Ein willkommener Nebeneffekt dieses Proxy-Verfahrens ist der Umstand, dass der Chat-Server somit nicht mehr in der Lage ist, IP-Adressen zu Threema-IDs zuzuordnen. Und dank der anonymen Geräte-Gruppierung gilt dasselbe für den Mediator-Server.

Threema wird selbstverständlich einen offiziellen Mediator-Server zur Verfügung stellen. Nutzer werden zudem die Möglichkeit haben, einen eigenen Mediator-Server zu betreiben. Ein Vorteil davon ist, dass Threemas Chat-Server in diesem Fall bloss die IP-Adresse des selbstgehosteten Mediator-Servers bekannt ist, nicht aber die IP-Adressen der einzelnen Geräte, was die Metadaten auf Threemas Server weiter verringert.

Schluss

Wie wir gesehen haben, ist eine Reihe anspruchsvoller Herausforderungen zu bewältigen, wenn bei der Umsetzung einer Multi-Device-Lösung Sicherheit und Datenschutz im Zentrum stehen. 
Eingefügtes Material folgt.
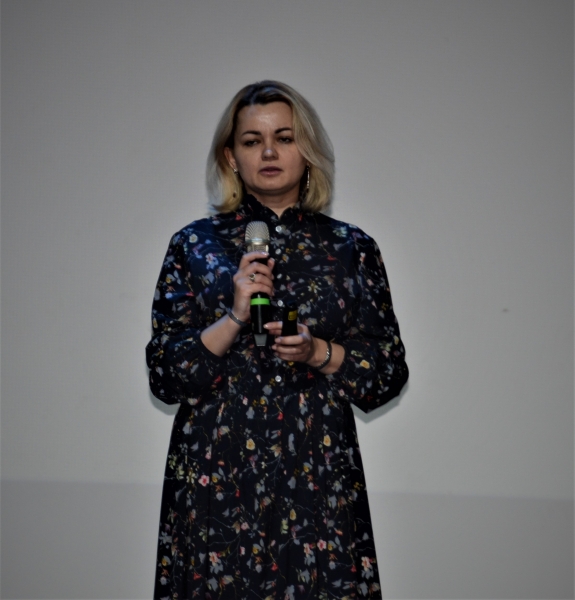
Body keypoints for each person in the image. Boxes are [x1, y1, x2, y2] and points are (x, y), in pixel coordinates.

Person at [146, 80, 408, 600]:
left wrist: (317, 352)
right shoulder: (195, 245)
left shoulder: (351, 248)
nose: (268, 152)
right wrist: (233, 317)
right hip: (217, 481)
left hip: (317, 480)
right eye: (252, 141)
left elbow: (386, 373)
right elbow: (165, 376)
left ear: (306, 150)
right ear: (231, 157)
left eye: (284, 138)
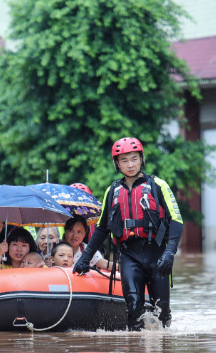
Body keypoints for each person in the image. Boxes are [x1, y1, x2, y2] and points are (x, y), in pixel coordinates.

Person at [73, 137, 183, 331]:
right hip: (129, 255)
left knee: (162, 311)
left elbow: (176, 220)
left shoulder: (159, 185)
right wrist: (85, 258)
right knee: (133, 307)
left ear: (142, 158)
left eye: (134, 158)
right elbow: (101, 228)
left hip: (157, 255)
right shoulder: (112, 190)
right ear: (117, 164)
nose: (130, 164)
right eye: (124, 160)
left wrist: (170, 253)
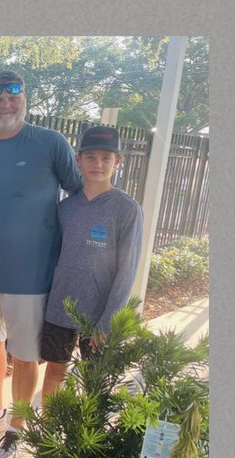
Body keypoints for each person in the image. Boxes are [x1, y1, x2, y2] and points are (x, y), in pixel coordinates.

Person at [0, 70, 83, 458]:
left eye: (14, 95)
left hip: (33, 277)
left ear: (25, 100)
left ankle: (17, 431)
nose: (5, 103)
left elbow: (80, 196)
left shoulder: (50, 143)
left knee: (25, 355)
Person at [40, 125, 143, 380]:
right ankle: (52, 421)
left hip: (98, 314)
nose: (98, 164)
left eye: (106, 158)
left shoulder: (126, 209)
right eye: (91, 157)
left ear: (117, 162)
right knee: (54, 371)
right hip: (59, 308)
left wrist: (107, 323)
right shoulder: (65, 208)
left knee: (95, 379)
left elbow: (127, 271)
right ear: (78, 159)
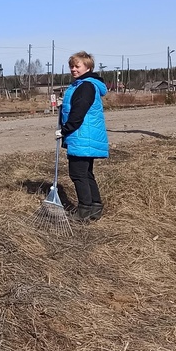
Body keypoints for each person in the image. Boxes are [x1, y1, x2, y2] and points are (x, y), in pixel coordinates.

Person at [58, 50, 109, 222]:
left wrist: (65, 129)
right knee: (87, 173)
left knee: (78, 173)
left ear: (88, 67)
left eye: (77, 66)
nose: (73, 69)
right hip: (85, 135)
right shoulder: (87, 84)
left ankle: (84, 209)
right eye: (71, 66)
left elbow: (78, 112)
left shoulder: (85, 86)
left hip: (81, 135)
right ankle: (95, 207)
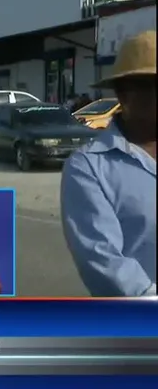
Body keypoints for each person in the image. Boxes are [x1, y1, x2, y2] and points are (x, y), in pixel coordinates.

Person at [61, 30, 156, 297]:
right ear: (124, 94)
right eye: (152, 85)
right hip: (138, 327)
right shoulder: (88, 167)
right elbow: (101, 259)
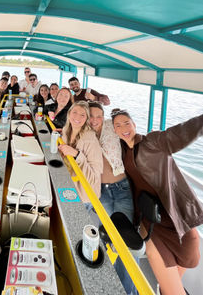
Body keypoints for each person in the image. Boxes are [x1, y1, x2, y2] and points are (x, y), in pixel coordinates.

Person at [112, 108, 203, 295]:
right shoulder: (120, 150)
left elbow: (184, 131)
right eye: (118, 125)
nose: (123, 128)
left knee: (190, 256)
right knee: (169, 279)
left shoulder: (153, 142)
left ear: (134, 125)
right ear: (114, 131)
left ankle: (165, 288)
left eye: (126, 123)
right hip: (150, 219)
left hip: (175, 213)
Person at [88, 102, 137, 295]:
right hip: (101, 191)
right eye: (91, 116)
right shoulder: (84, 132)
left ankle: (129, 291)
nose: (95, 120)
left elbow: (128, 130)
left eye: (99, 115)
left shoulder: (111, 125)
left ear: (104, 116)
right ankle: (112, 286)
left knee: (127, 240)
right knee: (109, 238)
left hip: (122, 187)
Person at [59, 101, 103, 201]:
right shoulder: (66, 130)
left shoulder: (90, 139)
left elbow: (94, 179)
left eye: (82, 115)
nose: (77, 117)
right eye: (74, 112)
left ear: (86, 119)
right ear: (69, 113)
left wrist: (76, 154)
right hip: (68, 186)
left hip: (83, 197)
Threemas Lösung bietet vollständige Ende-zu-Ende-Verschlüsselung. Die kryptographischen Eigenschaften unseres Protokolls verunmöglichen, dass Schlüsselmaterial durch einen Server verändert wird. Und dank anonymer Geräte-Gruppierung und der Option, selbst einen Mediator-Server betreiben, ist das Mass der anfallenden Metadaten aufs absolute Minimum beschränkt, wie bei Threema üblich.

Es gibt natürlich eine Vielzahl weiterer Facetten des Multi-Device-Protokolls, welche in dieser groben Übersicht unerwähnt bleiben. Wir befinden uns in einem Entwicklungsstadium, wo technische Details noch Änderungen unterworfen sind, aber das Grundgerüst ist aufgebaut.